Segment Open
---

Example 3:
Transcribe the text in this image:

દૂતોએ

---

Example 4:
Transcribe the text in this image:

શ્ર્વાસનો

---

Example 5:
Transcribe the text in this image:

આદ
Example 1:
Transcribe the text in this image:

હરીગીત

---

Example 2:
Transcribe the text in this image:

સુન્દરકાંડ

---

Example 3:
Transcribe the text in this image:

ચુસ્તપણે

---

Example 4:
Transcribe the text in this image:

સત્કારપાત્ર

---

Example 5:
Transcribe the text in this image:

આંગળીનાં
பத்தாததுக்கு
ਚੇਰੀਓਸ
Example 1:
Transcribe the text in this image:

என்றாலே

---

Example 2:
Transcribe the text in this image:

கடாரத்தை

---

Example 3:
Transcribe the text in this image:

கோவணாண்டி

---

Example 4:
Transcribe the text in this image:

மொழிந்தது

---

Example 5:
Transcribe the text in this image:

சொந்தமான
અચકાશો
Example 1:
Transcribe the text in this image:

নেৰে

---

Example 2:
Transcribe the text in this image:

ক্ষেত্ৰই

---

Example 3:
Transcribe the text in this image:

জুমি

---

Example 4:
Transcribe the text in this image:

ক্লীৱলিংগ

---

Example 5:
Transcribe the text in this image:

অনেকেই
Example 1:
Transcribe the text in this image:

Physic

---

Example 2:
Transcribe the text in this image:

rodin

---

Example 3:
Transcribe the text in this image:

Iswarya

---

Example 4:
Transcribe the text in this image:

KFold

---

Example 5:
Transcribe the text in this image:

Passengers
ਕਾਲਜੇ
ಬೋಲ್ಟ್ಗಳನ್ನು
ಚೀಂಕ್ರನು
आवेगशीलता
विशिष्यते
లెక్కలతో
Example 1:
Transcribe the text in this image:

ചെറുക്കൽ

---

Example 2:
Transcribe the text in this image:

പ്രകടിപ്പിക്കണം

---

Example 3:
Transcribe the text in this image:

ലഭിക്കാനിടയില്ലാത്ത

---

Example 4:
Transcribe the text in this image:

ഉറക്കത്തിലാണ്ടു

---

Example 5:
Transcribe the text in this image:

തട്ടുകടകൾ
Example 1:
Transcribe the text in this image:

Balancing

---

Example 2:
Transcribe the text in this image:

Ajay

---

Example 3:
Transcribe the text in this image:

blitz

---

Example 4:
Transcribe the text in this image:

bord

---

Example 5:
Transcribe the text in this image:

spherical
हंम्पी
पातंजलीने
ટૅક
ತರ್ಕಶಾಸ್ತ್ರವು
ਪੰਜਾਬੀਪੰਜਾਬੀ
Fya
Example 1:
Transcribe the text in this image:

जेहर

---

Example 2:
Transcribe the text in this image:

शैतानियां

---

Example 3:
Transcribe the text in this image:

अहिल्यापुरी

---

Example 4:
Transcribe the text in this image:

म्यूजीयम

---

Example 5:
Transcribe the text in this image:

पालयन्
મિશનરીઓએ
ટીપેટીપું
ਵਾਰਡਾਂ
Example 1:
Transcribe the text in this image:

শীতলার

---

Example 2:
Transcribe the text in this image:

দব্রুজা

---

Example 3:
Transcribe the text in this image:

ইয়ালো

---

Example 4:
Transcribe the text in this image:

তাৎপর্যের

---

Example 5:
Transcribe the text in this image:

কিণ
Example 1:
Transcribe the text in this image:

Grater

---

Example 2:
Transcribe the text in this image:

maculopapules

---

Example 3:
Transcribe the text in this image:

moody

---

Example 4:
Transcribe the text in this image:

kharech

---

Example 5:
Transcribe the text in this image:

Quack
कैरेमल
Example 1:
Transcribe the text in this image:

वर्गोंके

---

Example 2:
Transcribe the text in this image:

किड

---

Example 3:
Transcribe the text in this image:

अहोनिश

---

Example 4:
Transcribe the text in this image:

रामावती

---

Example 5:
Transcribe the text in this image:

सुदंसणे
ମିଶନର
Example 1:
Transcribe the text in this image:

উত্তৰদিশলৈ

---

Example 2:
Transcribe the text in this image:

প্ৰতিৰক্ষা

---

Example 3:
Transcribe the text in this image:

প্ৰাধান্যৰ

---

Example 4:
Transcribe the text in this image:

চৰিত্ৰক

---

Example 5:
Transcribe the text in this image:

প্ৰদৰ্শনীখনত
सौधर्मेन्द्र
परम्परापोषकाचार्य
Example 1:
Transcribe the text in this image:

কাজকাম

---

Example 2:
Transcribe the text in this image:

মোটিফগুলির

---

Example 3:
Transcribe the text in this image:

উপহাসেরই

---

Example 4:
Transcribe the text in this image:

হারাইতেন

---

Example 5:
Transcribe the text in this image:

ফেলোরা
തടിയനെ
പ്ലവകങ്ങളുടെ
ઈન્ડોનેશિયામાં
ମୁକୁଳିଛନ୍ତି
Segment Closed
Problem details
What is needed here is an exact copy of every record.

Response to this exercise
---

Example 3:
Transcribe the text in this image:

દૂતોએ

---

Example 4:
Transcribe the text in this image:

શ્ર્વાસનો

---

Example 5:
Transcribe the text in this image:

આદ
Example 1:
Transcribe the text in this image:

હરીગીત

---

Example 2:
Transcribe the text in this image:

સુન્દરકાંડ

---

Example 3:
Transcribe the text in this image:

ચુસ્તપણે

---

Example 4:
Transcribe the text in this image:

સત્કારપાત્ર

---

Example 5:
Transcribe the text in this image:

આંગળીનાં
பத்தாததுக்கு
ਚੇਰੀਓਸ
Example 1:
Transcribe the text in this image:

என்றாலே

---

Example 2:
Transcribe the text in this image:

கடாரத்தை

---

Example 3:
Transcribe the text in this image:

கோவணாண்டி

---

Example 4:
Transcribe the text in this image:

மொழிந்தது

---

Example 5:
Transcribe the text in this image:

சொந்தமான
અચકાશો
Example 1:
Transcribe the text in this image:

নেৰে

---

Example 2:
Transcribe the text in this image:

ক্ষেত্ৰই

---

Example 3:
Transcribe the text in this image:

জুমি

---

Example 4:
Transcribe the text in this image:

ক্লীৱলিংগ

---

Example 5:
Transcribe the text in this image:

অনেকেই
Example 1:
Transcribe the text in this image:

Physic

---

Example 2:
Transcribe the text in this image:

rodin

---

Example 3:
Transcribe the text in this image:

Iswarya

---

Example 4:
Transcribe the text in this image:

KFold

---

Example 5:
Transcribe the text in this image:

Passengers
ਕਾਲਜੇ
ಬೋಲ್ಟ್ಗಳನ್ನು
ಚೀಂಕ್ರನು
आवेगशीलता
विशिष्यते
లెక్కలతో
Example 1:
Transcribe the text in this image:

ചെറുക്കൽ

---

Example 2:
Transcribe the text in this image:

പ്രകടിപ്പിക്കണം

---

Example 3:
Transcribe the text in this image:

ലഭിക്കാനിടയില്ലാത്ത

---

Example 4:
Transcribe the text in this image:

ഉറക്കത്തിലാണ്ടു

---

Example 5:
Transcribe the text in this image:

തട്ടുകടകൾ
Example 1:
Transcribe the text in this image:

Balancing

---

Example 2:
Transcribe the text in this image:

Ajay

---

Example 3:
Transcribe the text in this image:

blitz

---

Example 4:
Transcribe the text in this image:

bord

---

Example 5:
Transcribe the text in this image:

spherical
हंम्पी
पातंजलीने
ટૅક
ತರ್ಕಶಾಸ್ತ್ರವು
ਪੰਜਾਬੀਪੰਜਾਬੀ
Fya
Example 1:
Transcribe the text in this image:

जेहर

---

Example 2:
Transcribe the text in this image:

शैतानियां

---

Example 3:
Transcribe the text in this image:

अहिल्यापुरी

---

Example 4:
Transcribe the text in this image:

म्यूजीयम

---

Example 5:
Transcribe the text in this image:

पालयन्
મિશનરીઓએ
ટીપેટીપું
ਵਾਰਡਾਂ
Example 1:
Transcribe the text in this image:

শীতলার

---

Example 2:
Transcribe the text in this image:

দব্রুজা

---

Example 3:
Transcribe the text in this image:

ইয়ালো

---

Example 4:
Transcribe the text in this image:

তাৎপর্যের

---

Example 5:
Transcribe the text in this image:

কিণ
Example 1:
Transcribe the text in this image:

Grater

---

Example 2:
Transcribe the text in this image:

maculopapules

---

Example 3:
Transcribe the text in this image:

moody

---

Example 4:
Transcribe the text in this image:

kharech

---

Example 5:
Transcribe the text in this image:

Quack
कैरेमल
Example 1:
Transcribe the text in this image:

वर्गोंके

---

Example 2:
Transcribe the text in this image:

किड

---

Example 3:
Transcribe the text in this image:

अहोनिश

---

Example 4:
Transcribe the text in this image:

रामावती

---

Example 5:
Transcribe the text in this image:

सुदंसणे
ମିଶନର
Example 1:
Transcribe the text in this image:

উত্তৰদিশলৈ

---

Example 2:
Transcribe the text in this image:

প্ৰতিৰক্ষা

---

Example 3:
Transcribe the text in this image:

প্ৰাধান্যৰ

---

Example 4:
Transcribe the text in this image:

চৰিত্ৰক

---

Example 5:
Transcribe the text in this image:

প্ৰদৰ্শনীখনত
सौधर्मेन्द्र
परम्परापोषकाचार्य
Example 1:
Transcribe the text in this image:

কাজকাম

---

Example 2:
Transcribe the text in this image:

মোটিফগুলির

---

Example 3:
Transcribe the text in this image:

উপহাসেরই

---

Example 4:
Transcribe the text in this image:

হারাইতেন

---

Example 5:
Transcribe the text in this image:

ফেলোরা
തടിയനെ
പ്ലവകങ്ങളുടെ
ઈન્ડોનેશિયામાં
ମୁକୁଳିଛନ୍ତି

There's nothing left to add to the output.